START Data extract
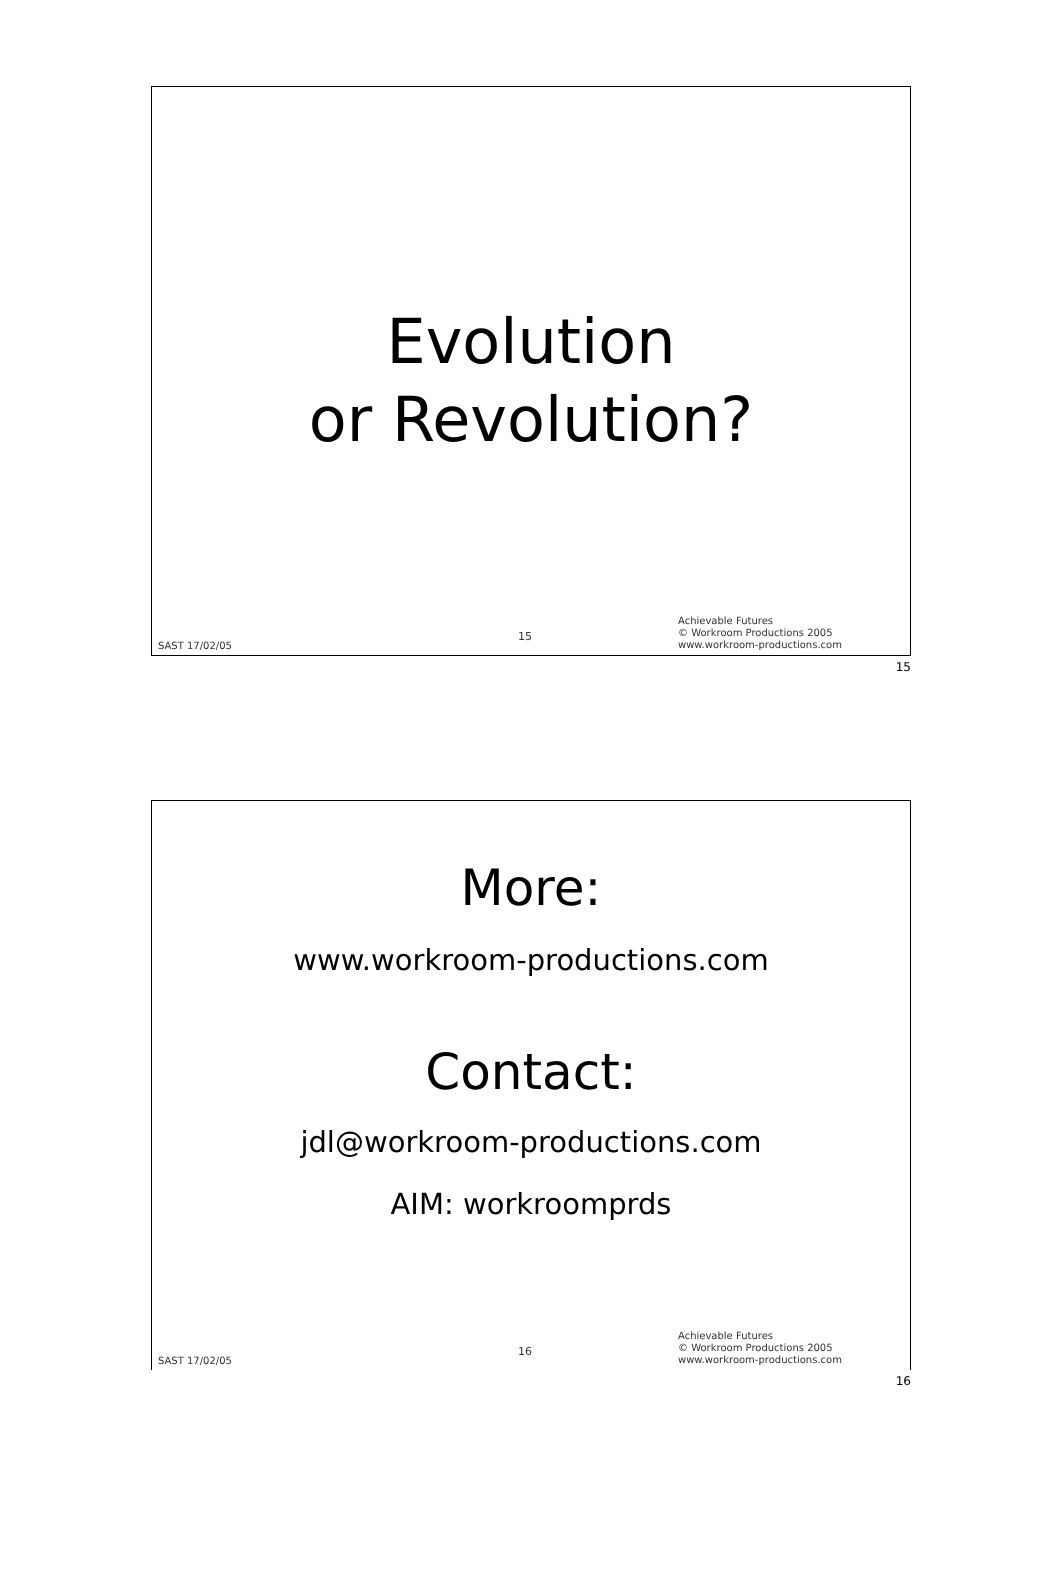Evolution
or Revolution?
SAST 17/02/05
15
Achievable Futures
© Workroom Productions 2005
www.workroom-productions.com
15
More:
www.workroom-productions.com
Contact:
jdl@workroom-productions.com
AIM: workroomprds
SAST 17/02/05
16
Achievable Futures
© Workroom Productions 2005
www.workroom-productions.com
16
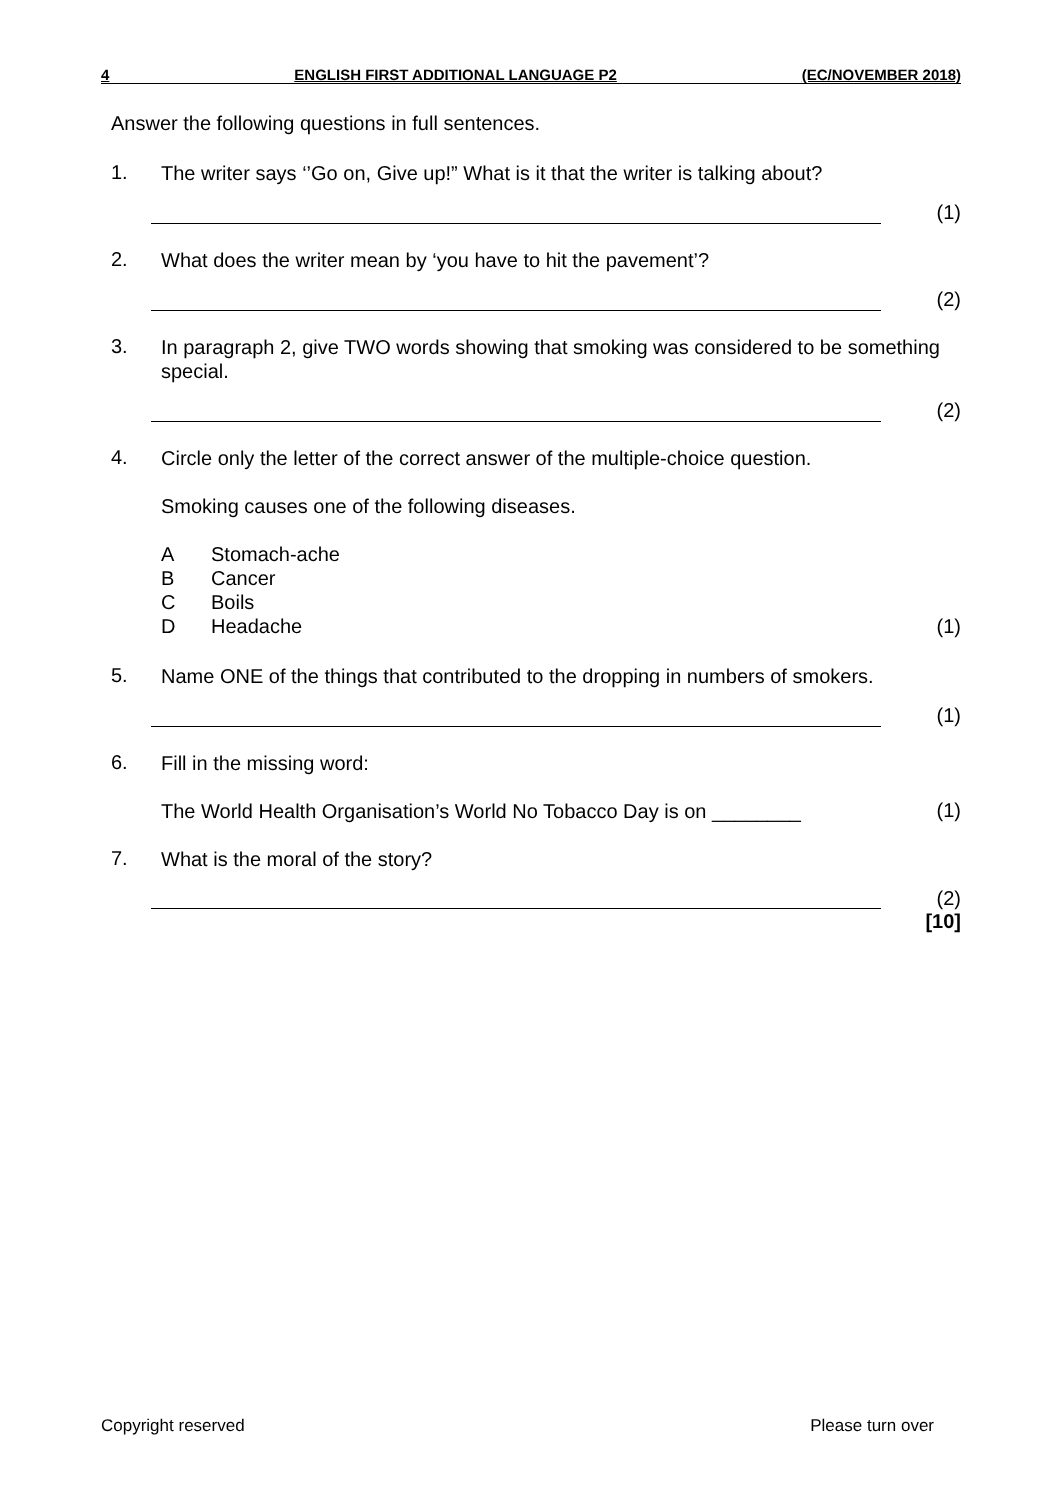4 ENGLISH FIRST ADDITIONAL LANGUAGE P2 (EC/NOVEMBER 2018)
Answer the following questions in full sentences.
1.
The writer says ‘’Go on, Give up!” What is it that the writer is talking about?
(1)
2.
What does the writer mean by ‘you have to hit the pavement’?
(2)
3.
In paragraph 2, give TWO words showing that smoking was considered to be something special.
(2)
4.
Circle only the letter of the correct answer of the multiple-choice question.
Smoking causes one of the following diseases.
A Stomach-ache
B Cancer
C Boils
D Headache (1)
5.
Name ONE of the things that contributed to the dropping in numbers of smokers.
(1)
6.
Fill in the missing word:
The World Health Organisation’s World No Tobacco Day is on ________
(1)
7.
What is the moral of the story?
(2)
[10]
Copyright reserved Please turn over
END Data extract
• The task: Exactly what appears in the records above must be returned, apart from the pictures.

• Worked solution:
Evolution
or Revolution?
SAST 17/02/05
15
Achievable Futures
© Workroom Productions 2005
www.workroom-productions.com
15
More:
www.workroom-productions.com
Contact:
jdl@workroom-productions.com
AIM: workroomprds
SAST 17/02/05
16
Achievable Futures
© Workroom Productions 2005
www.workroom-productions.com
16
4 ENGLISH FIRST ADDITIONAL LANGUAGE P2 (EC/NOVEMBER 2018)
Answer the following questions in full sentences.
1.
The writer says ‘’Go on, Give up!” What is it that the writer is talking about?
(1)
2.
What does the writer mean by ‘you have to hit the pavement’?
(2)
3.
In paragraph 2, give TWO words showing that smoking was considered to be something special.
(2)
4.
Circle only the letter of the correct answer of the multiple-choice question.
Smoking causes one of the following diseases.
A Stomach-ache
B Cancer
C Boils
D Headache (1)
5.
Name ONE of the things that contributed to the dropping in numbers of smokers.
(1)
6.
Fill in the missing word:
The World Health Organisation’s World No Tobacco Day is on ________
(1)
7.
What is the moral of the story?
(2)
[10]
Copyright reserved Please turn over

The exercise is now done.